Parents could only stand by and watch as the media framed their valid concerns over what their children were being taught in school as “code for white race politics.” This eventually morphed into the prevailing elite consensus that a vote for Youngkin was merely a vote for whiteness and racism and white supremacy, all things now synonymous with Trump. In the end, voters refused to accept that framing and voted for Glenn Youngkin, who took their grievances seriously.

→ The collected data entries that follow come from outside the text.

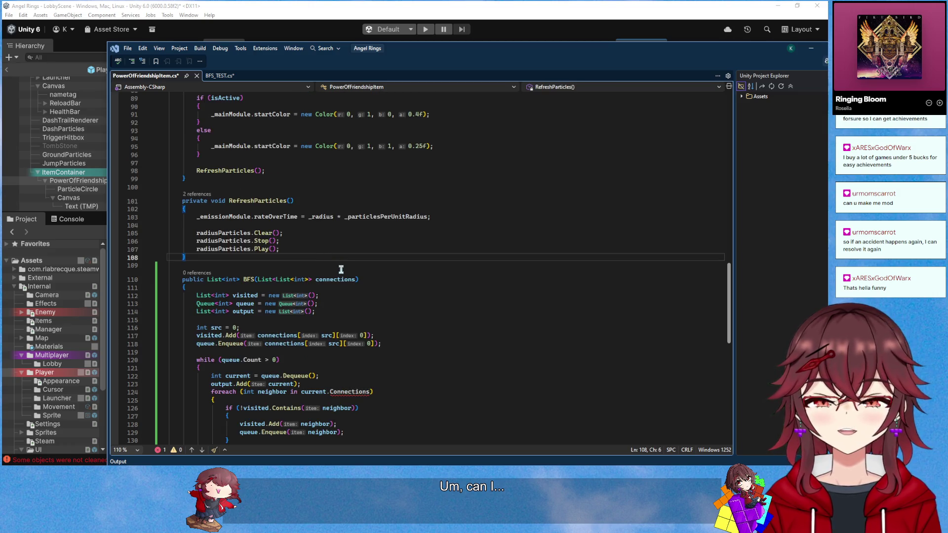
pyautogui.scroll(1, 341, 270)
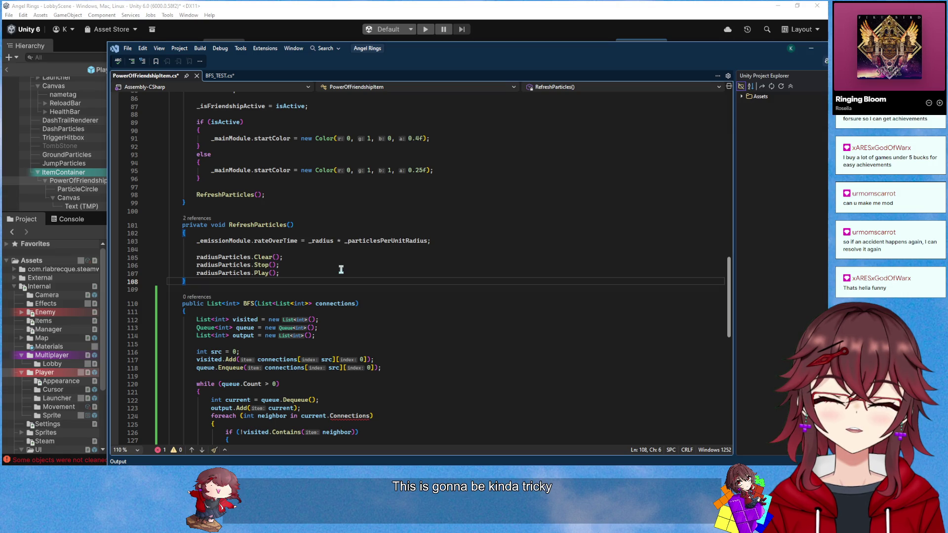
pyautogui.doubleClick(338, 303)
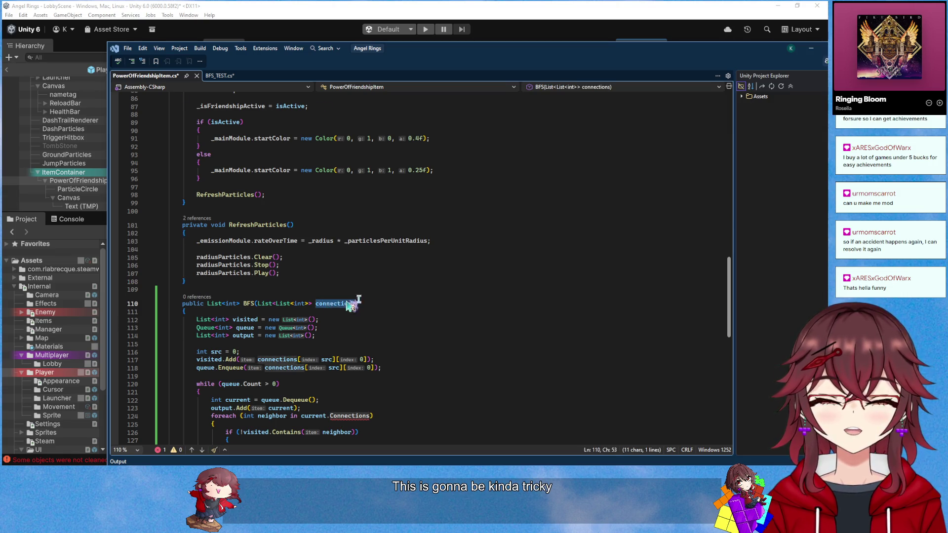
pyautogui.scroll(10, 365, 288)
pyautogui.scroll(15, 365, 288)
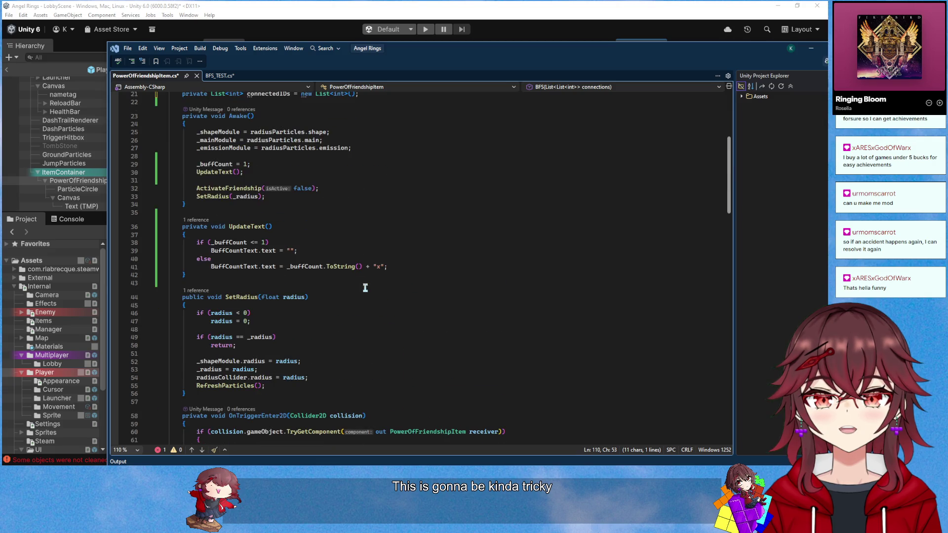
pyautogui.scroll(1, 365, 288)
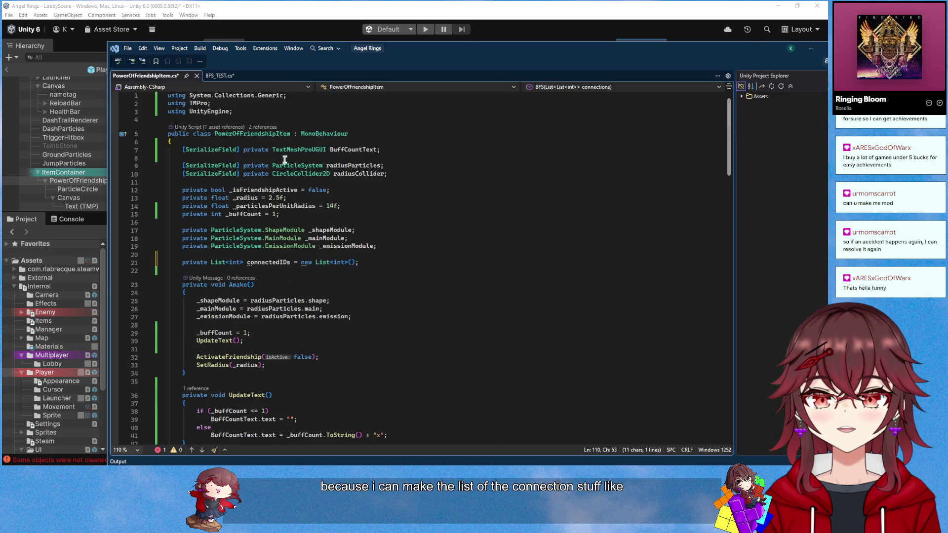
pyautogui.scroll(-7, 329, 218)
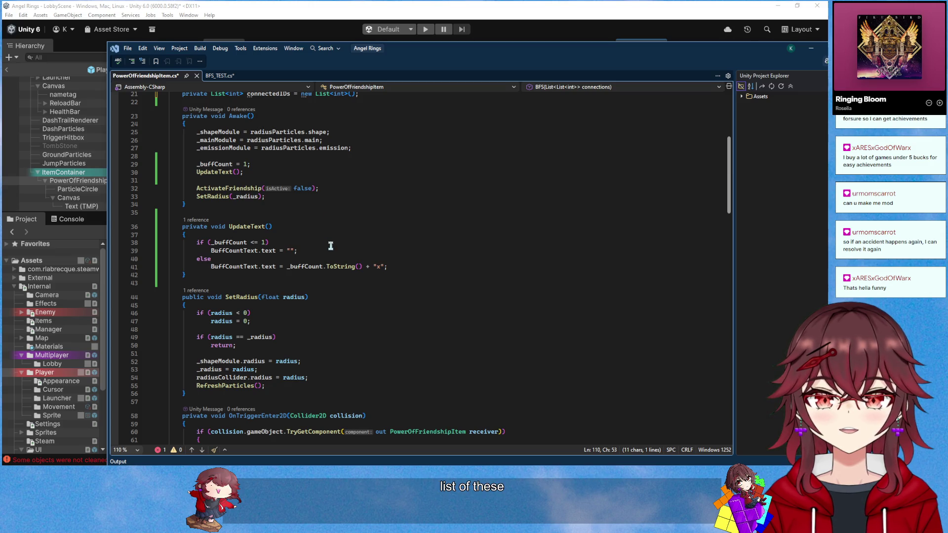
pyautogui.scroll(-4, 331, 245)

The Democrats are unable to win on issues alone right now, as President Biden’s legislative agenda stalls in Congress through opposition from within, and progressive policies in many US cities have failed to deliver on good governance. Biden’s disapproval rating is, at this point in his term, the highest than all others save one — Donald Trump’s — which shouldn’t surprise anyone who is paying attention to the many issues the administration is presiding over: historic inflation, high gas prices, border crisis, supply chain shocks, soaring crime levels, a pandemic with no end in sight, rampant homelessness, the disastrous withdrawal from Afghanistan, and the raging debate over critical race theory in schools. Trump himself is neither in office nor on social media, which makes it easier for voters to sense that the invocations of his name reeks of desperation and a desire to distract from the substantive issues plaguing America today.

Ironically the 45th president released a statement on election night, saying that he didn’t even have to rally on behalf of Youngkin because “all McAuliffe did was talk Trump, Trump, Trump and he lost!” Trump inserted himself into the gubernatorial race and claimed that McAuliffe essentially ran against him and he came out on top. The former president also thanked his base and said that without them, Youngkin would not have won. How sobering it must be for Democratic strategists to discover that, just like them, Trump lives rent-free in Trump’s head. The Democrats and the Donald are in complete agreement about how to look at the world: calibrate your position in relation to the center of gravity that is Trump himself. What a winning strategy for the midterms.